North Carolina Reaches $20 Million Settlement with Frontier

Consumer Protection

The state alleged the company lied to customers about their internet speeds.

Jake Neenan North Carolina Reaches $20 Million Settlement with Frontier Photo of North Carolina Attorney General Josh Stein from the North Carolina Department of Public Safety

April 17, 2024 – The North Carolina Attorney General announced on Tuesday a $20 million settlement with Frontier over allegations the company lied to customers about their internet speeds.

The state had sued the company along with five other states and the Federal Trade Commission in 2021 after receiving complaints that customers were receiving lower speeds than they were led to believe they would get when signing up with Frontier.

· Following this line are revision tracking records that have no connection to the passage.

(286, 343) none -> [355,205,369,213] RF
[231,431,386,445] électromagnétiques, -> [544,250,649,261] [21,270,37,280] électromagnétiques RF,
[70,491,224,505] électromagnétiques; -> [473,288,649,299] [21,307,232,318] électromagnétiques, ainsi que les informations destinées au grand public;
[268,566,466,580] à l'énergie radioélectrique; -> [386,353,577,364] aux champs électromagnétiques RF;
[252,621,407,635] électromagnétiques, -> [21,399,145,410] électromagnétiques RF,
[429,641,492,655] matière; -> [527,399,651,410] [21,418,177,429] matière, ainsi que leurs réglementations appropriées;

A federal court dismissed North Carolina’s case on jurisdictional grounds, but the state continued investigating the company. Frontier also settled the FTC suit in 2022, agreeing to pay more than $8 million in penalties and spend $60 million on new infrastructure in California.

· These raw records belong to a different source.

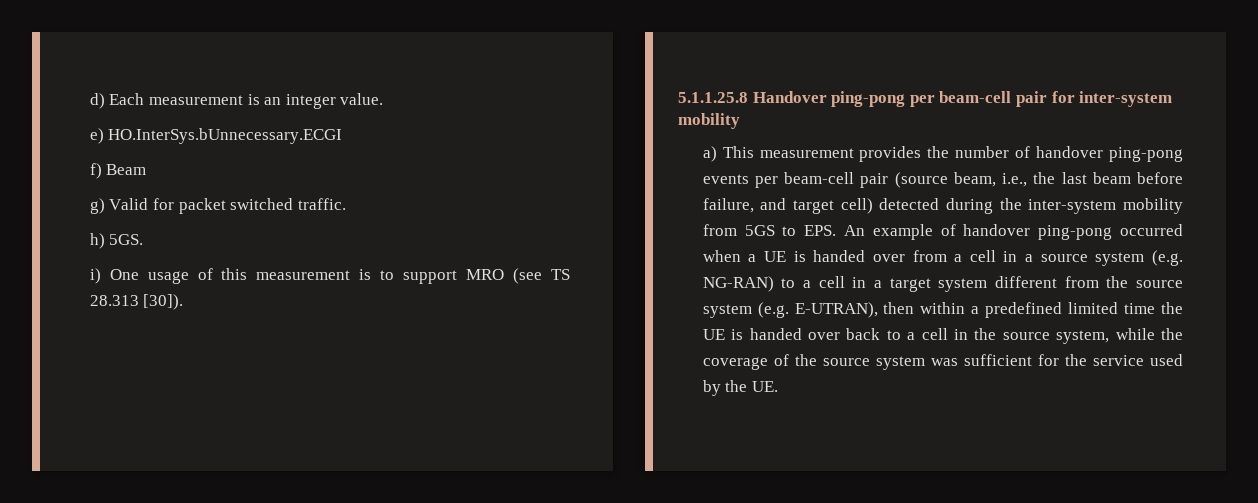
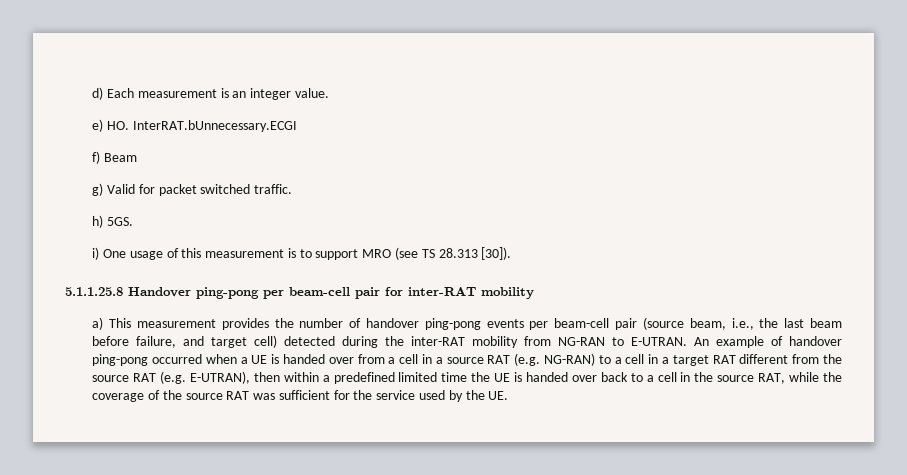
[108,128,343,144] HO.InterSys.bUnnecessary.ECGI -> [107,120,297,132] HO. InterRAT.bUnnecessary.ECGI
[1079,91,1173,107] inter-system -> [408,287,476,296] inter-RAT
[1028,199,1117,214] inter-system -> [411,336,466,346] inter-RAT
[744,225,837,236] 5GS to EPS. -> [558,337,688,346] NG-RAN to E-UTRAN.
[1095,252,1145,266] system -> [487,355,511,364] RAT
[938,278,988,292] system -> [712,355,736,364] RAT
[702,304,752,318] system -> [133,373,157,382] RAT
[1056,330,1110,344] system, -> [758,373,786,384] RAT,
[875,356,925,370] system -> [226,391,250,400] RAT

Like in the FTC settlement, Frontier did not admit to any wrongdoing in the North Carolina settlement. Per the terms of the deal, the company will have to spend $20 million on new fiber optic internet connections throughout the state over the next four years, a significant upgrade from the older DSL network customers found lacking. That’s in addition to the company’s existing obligations under Federal Communications Commission programs and state grant programs.

The company will also pay an additional $300,000 in restitution to consumers, which the state department of justice said in a statement it is setting up a program to distribute.

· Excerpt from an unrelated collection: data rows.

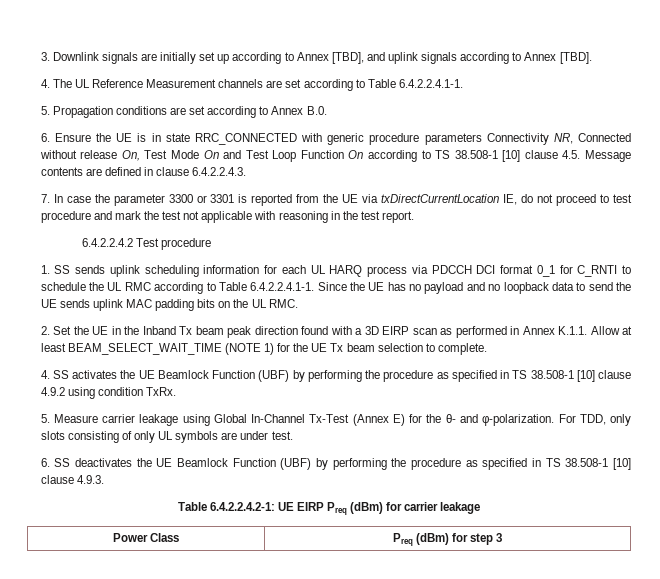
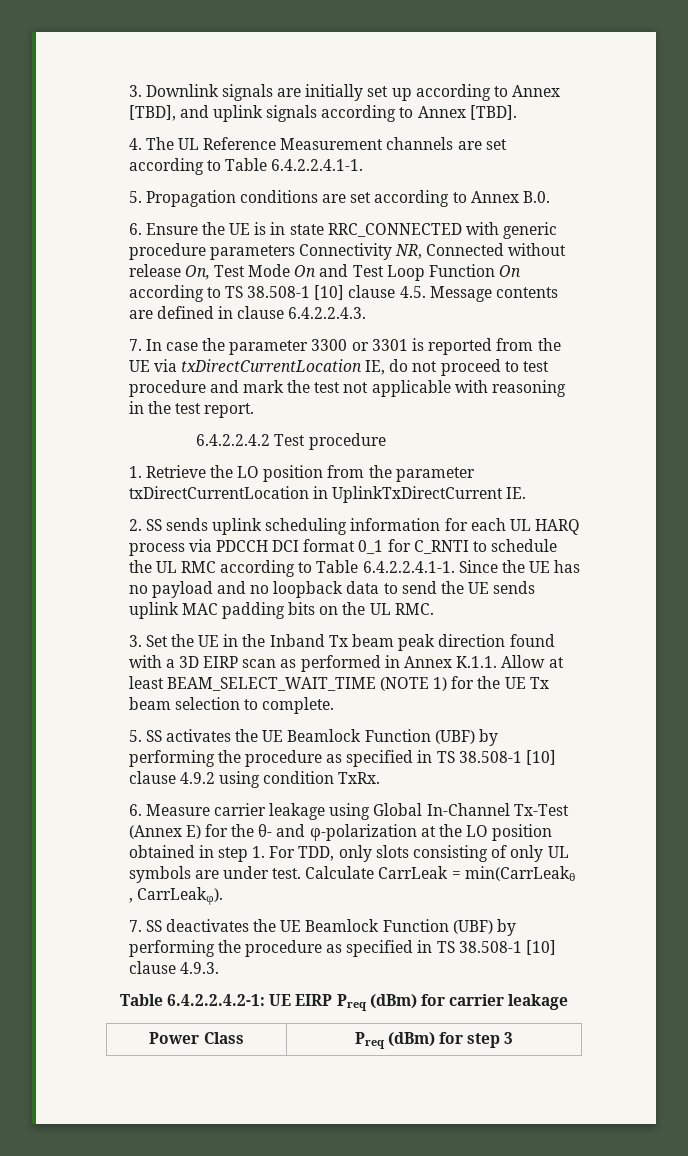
(50, 269) none -> [145,465,475,482] [128,486,527,503] [128,519,142,531] Retrieve the LO position from the parameter txDirectCurrentLocation in UplinkTxDirectCurrent IE. // 2.
[40,326,50,335] 2. -> [128,635,142,647] 3.
[40,370,50,379] 4. -> [128,730,142,742] 5.
[40,414,50,423] 5. -> [128,804,142,816] 6.
[482,414,555,426] φ-polarization. -> [309,824,553,841] [128,845,266,862] φ-polarization at the LO position obtained in step 1.
[40,458,50,467] // 6. -> [305,866,575,881] [128,887,223,905] [128,920,142,932] Calculate CarrLeak = min(CarrLeakθ , CarrLeakφ). // 7.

Frontier will also have to stop signing up new customers in areas served by overly congested DSLAMs – access points in DSL networks – and inform existing customers if the actual speeds they can expect to receive are lower than the maximum that they subscribed to. Those existing customers will have the option to discontinue their plans without any fees, but the state’s department of justice noted many won’t have another option.

“In much of western North Carolina, Frontier is people’s only choice for internet service,” the North Carolina DOJ said in its statement.